Afghan officials say a traditional council of tribal leaders, or Loya Jirga, will convene in June to choose a new, broad-based transitional government for the war-ravaged country.

The head of the commission set up to organize the council (Mohammad Ismael Qasimyr) says the body will have nearly 15-hundred delegates, including 160 women.

Organizers say potential candidates for election to the council must have no links with terrorist groups, drug smugglers or suspected war criminals.

The commission chairman says ex-Afghan King Mohammad Zahir Shah will return from exile April 16th to call the assembly, which is set to meet June 10th through June 16th. The former monarch's return -- originally set for mid-March -- was delayed until April for security reasons.

The 21-member organizing commission was set up under the terms of a December agreement in Bonn, after U-S-led forces crushed Afghanistan's Taleban government late last year in the war on terrorism. The commission also set up the interim government headed by Hamid Karzai.
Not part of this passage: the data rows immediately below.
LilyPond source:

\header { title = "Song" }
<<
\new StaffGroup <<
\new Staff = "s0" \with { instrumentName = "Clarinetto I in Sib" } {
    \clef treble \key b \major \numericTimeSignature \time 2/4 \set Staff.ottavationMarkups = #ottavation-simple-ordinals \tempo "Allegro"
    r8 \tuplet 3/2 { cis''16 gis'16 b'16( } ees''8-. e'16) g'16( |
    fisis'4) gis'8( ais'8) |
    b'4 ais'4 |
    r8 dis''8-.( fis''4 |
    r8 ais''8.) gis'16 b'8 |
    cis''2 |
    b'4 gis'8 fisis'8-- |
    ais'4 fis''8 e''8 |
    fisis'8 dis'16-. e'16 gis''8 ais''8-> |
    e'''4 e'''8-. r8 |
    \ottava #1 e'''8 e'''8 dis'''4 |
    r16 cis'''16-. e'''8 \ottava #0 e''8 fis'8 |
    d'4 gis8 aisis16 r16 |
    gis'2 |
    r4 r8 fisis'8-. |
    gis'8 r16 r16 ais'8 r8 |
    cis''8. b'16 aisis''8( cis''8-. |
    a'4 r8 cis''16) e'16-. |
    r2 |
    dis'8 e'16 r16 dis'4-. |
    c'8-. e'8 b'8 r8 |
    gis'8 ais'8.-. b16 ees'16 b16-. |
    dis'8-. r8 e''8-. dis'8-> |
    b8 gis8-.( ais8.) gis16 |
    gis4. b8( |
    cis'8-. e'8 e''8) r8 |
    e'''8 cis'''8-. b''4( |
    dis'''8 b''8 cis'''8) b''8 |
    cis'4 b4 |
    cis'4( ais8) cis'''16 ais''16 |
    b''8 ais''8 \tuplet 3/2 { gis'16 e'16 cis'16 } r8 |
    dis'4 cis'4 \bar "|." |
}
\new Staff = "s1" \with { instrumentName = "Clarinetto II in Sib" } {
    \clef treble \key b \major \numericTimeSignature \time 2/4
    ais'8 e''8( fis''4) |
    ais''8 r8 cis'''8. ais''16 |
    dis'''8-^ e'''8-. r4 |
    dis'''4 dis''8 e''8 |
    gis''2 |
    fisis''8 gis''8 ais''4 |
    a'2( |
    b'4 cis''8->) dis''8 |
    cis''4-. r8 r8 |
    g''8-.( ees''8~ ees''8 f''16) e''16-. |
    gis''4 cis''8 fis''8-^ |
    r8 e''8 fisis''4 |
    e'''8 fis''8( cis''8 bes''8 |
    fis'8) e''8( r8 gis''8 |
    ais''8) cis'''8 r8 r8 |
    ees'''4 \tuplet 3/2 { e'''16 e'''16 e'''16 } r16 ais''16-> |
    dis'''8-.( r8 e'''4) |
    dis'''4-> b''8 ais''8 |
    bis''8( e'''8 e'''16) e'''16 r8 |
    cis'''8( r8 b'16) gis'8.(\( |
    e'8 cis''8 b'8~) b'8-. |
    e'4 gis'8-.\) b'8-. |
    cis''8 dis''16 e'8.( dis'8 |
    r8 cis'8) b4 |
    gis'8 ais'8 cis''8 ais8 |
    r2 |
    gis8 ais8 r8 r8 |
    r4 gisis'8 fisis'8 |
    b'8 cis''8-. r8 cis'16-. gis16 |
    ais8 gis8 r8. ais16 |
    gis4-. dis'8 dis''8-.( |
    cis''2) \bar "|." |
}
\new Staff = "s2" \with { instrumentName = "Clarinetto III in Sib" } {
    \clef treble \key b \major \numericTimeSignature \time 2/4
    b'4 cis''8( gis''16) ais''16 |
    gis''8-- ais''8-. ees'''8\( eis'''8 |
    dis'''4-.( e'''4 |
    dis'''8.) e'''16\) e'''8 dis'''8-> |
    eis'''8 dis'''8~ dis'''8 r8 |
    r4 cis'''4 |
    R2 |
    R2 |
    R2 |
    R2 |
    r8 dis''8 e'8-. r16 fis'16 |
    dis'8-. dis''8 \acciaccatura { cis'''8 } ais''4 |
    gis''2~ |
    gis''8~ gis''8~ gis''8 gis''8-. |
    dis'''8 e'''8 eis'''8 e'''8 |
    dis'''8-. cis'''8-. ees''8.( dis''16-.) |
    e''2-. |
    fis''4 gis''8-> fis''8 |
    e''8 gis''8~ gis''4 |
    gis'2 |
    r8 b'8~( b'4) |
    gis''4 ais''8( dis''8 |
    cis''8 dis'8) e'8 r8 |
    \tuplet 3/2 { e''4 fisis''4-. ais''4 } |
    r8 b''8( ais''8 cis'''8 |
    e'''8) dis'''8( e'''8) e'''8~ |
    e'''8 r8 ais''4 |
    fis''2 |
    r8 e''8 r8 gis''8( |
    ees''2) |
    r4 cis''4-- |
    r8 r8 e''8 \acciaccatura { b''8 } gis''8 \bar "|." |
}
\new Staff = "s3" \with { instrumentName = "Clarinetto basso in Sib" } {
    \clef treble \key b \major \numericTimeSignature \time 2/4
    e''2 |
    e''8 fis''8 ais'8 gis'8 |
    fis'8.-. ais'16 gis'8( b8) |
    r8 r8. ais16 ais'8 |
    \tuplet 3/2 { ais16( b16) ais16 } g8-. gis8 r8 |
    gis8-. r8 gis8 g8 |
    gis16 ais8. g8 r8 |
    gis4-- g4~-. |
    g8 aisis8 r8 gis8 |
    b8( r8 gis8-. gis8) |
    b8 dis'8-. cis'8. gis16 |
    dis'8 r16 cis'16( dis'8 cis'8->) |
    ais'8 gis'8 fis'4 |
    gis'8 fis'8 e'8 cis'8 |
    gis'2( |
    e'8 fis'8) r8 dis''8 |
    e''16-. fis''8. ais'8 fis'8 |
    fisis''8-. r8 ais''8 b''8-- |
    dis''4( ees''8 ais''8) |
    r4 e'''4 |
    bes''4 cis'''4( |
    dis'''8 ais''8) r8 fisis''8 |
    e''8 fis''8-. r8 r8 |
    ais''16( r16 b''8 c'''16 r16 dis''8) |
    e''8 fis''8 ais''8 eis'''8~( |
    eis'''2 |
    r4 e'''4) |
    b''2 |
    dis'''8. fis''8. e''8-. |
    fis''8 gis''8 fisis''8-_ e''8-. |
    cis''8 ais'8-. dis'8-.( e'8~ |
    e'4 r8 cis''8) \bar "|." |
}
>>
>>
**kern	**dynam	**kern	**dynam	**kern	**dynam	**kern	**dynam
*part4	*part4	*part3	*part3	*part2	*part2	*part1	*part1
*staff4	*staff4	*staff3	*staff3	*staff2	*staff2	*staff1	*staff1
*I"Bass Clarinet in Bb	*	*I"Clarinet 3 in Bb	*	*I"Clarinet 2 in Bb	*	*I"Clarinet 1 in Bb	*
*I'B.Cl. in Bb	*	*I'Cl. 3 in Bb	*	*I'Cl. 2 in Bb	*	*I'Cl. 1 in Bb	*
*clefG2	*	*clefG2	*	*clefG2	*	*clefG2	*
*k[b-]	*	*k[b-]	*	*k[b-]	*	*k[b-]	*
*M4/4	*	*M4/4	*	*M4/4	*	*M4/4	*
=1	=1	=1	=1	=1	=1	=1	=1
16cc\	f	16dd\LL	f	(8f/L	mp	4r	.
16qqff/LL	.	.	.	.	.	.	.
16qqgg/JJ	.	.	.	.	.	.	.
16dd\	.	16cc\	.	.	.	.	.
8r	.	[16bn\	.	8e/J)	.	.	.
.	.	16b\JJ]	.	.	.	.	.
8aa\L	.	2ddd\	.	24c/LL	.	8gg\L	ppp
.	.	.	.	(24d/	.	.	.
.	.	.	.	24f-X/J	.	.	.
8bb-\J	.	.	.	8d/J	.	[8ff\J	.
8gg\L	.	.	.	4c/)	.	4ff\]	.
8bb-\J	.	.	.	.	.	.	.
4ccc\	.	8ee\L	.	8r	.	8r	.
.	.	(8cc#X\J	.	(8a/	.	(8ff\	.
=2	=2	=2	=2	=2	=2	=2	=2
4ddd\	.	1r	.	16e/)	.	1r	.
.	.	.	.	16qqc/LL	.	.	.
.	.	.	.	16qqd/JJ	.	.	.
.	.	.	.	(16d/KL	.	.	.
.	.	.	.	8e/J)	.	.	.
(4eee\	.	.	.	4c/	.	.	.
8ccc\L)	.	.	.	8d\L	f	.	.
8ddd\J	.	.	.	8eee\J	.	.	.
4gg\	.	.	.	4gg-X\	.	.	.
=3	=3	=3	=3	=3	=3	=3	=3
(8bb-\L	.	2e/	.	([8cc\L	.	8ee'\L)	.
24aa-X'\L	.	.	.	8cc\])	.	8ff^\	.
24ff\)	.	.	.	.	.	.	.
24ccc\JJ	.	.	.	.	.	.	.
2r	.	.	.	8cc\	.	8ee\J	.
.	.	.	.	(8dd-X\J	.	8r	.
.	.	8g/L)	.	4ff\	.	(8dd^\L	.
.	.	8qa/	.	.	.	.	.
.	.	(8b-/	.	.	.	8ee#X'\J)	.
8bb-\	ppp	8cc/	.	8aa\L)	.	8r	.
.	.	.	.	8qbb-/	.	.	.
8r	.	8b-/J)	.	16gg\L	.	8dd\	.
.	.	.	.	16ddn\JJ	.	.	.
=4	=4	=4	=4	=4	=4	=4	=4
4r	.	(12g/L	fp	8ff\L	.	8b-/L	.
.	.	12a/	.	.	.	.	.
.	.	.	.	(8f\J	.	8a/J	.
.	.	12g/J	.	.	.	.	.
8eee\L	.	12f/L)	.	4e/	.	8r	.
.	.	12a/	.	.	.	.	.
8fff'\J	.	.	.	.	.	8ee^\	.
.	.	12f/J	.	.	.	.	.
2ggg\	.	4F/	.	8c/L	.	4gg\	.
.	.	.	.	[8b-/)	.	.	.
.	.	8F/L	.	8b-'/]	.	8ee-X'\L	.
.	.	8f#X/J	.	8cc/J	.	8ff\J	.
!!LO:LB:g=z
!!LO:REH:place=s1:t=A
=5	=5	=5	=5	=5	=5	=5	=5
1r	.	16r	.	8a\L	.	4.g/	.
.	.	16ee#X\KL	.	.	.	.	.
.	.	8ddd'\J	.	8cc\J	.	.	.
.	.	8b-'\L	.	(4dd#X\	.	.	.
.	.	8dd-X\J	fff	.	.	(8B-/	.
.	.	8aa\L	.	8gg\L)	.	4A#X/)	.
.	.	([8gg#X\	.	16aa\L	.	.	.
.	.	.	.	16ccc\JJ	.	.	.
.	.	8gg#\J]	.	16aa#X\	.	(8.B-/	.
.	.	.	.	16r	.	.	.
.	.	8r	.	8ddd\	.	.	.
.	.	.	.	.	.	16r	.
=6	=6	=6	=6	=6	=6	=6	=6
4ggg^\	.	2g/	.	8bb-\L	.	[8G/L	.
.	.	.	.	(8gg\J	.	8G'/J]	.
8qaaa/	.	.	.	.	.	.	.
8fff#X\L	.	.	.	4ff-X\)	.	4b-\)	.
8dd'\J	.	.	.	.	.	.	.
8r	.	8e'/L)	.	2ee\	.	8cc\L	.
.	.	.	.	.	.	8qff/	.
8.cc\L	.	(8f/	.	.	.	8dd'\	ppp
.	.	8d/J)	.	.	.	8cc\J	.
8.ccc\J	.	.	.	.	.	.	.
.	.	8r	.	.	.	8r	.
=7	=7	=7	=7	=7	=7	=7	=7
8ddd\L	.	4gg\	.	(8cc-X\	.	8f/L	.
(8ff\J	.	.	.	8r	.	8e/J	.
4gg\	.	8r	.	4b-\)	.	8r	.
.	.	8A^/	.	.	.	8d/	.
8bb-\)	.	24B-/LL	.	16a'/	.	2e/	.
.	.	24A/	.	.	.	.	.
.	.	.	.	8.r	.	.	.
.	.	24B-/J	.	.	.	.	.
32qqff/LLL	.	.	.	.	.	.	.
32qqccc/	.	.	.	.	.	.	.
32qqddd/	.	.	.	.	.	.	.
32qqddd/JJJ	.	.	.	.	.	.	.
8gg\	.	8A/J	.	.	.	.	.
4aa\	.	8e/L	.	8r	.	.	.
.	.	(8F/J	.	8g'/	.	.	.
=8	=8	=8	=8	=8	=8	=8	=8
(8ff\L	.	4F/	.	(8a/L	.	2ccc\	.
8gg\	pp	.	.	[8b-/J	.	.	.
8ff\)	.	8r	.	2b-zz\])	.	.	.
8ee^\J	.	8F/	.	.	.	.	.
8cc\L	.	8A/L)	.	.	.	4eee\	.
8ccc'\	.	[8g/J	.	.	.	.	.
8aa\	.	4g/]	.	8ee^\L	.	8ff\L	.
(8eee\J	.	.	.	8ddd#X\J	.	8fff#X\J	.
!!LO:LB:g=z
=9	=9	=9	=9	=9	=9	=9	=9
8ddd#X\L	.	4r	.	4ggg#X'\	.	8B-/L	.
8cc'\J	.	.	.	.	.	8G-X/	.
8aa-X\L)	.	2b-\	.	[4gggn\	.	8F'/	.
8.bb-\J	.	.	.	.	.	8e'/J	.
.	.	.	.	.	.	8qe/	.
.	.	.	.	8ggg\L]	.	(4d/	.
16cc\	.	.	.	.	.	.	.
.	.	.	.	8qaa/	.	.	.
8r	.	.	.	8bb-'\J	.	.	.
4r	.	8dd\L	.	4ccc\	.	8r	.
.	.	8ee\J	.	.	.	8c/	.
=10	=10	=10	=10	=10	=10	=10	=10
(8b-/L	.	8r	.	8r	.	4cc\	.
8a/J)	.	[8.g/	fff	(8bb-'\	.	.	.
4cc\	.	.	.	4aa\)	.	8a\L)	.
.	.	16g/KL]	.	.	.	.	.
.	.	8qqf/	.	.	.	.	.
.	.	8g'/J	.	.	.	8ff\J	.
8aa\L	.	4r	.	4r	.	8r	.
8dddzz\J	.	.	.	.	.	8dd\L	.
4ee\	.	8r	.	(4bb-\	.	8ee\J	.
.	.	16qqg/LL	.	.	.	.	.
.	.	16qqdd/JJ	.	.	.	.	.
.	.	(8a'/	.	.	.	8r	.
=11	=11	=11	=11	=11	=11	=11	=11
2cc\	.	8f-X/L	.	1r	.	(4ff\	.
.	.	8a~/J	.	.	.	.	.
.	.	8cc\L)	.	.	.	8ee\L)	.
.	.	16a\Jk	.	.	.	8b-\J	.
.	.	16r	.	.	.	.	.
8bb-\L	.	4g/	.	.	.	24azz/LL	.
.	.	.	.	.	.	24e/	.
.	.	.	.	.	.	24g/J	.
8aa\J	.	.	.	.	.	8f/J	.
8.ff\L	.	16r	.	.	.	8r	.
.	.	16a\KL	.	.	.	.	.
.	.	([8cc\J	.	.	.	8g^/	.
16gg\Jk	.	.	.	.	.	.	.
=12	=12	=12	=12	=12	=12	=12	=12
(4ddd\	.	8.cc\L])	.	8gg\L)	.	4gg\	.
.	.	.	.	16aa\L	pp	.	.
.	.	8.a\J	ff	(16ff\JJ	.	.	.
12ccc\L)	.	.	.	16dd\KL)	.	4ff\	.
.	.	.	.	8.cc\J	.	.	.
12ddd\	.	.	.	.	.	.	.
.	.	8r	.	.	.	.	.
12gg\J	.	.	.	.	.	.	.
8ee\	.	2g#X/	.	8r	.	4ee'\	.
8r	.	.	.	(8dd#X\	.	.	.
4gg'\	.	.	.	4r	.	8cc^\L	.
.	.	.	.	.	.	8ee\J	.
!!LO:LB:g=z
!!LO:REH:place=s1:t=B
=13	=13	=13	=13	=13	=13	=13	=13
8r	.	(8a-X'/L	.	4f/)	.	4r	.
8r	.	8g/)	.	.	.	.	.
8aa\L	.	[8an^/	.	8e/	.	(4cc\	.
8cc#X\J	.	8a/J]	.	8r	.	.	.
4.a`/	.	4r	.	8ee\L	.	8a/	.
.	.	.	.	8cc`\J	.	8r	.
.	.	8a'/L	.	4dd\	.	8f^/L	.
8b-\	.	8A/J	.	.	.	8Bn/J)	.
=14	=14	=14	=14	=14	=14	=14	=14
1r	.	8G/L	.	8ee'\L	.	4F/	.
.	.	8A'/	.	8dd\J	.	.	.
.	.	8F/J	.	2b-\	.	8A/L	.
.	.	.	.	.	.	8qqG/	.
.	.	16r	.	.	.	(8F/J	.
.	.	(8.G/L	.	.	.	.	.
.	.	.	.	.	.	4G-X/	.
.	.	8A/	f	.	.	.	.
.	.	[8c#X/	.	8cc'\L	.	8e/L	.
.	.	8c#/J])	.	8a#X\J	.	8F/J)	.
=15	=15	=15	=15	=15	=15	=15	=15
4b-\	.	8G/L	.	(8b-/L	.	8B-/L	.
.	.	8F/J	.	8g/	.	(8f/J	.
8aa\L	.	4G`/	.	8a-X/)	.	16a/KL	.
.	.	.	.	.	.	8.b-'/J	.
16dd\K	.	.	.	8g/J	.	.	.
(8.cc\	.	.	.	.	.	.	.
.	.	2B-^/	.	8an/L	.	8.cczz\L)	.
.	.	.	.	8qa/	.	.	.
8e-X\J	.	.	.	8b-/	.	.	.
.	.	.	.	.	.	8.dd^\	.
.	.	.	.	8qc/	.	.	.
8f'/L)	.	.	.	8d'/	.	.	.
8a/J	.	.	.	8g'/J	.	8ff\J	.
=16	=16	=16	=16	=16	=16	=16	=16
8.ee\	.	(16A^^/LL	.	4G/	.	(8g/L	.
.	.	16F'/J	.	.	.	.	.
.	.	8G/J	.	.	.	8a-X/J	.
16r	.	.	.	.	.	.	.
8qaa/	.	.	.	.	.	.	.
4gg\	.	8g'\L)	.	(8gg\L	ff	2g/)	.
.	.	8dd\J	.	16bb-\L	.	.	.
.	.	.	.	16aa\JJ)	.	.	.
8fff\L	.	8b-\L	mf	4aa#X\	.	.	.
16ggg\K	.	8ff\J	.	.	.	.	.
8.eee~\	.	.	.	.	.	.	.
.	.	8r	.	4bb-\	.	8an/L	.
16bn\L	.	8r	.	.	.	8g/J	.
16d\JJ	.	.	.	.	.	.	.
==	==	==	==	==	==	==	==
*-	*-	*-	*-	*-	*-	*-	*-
Under the terms of the Bonn agreement, his government is to give way in June to a transitional authority, which is to hold power for 18 months. National elections will then determine who will lead Afghanistan.

The Loya Jirga -- a centuries-old Afghan tradition -- will eventually adopt a new constitution for Afghanistan, which has suffered through war, Soviet occupation and -- for the last four years -- severe drought.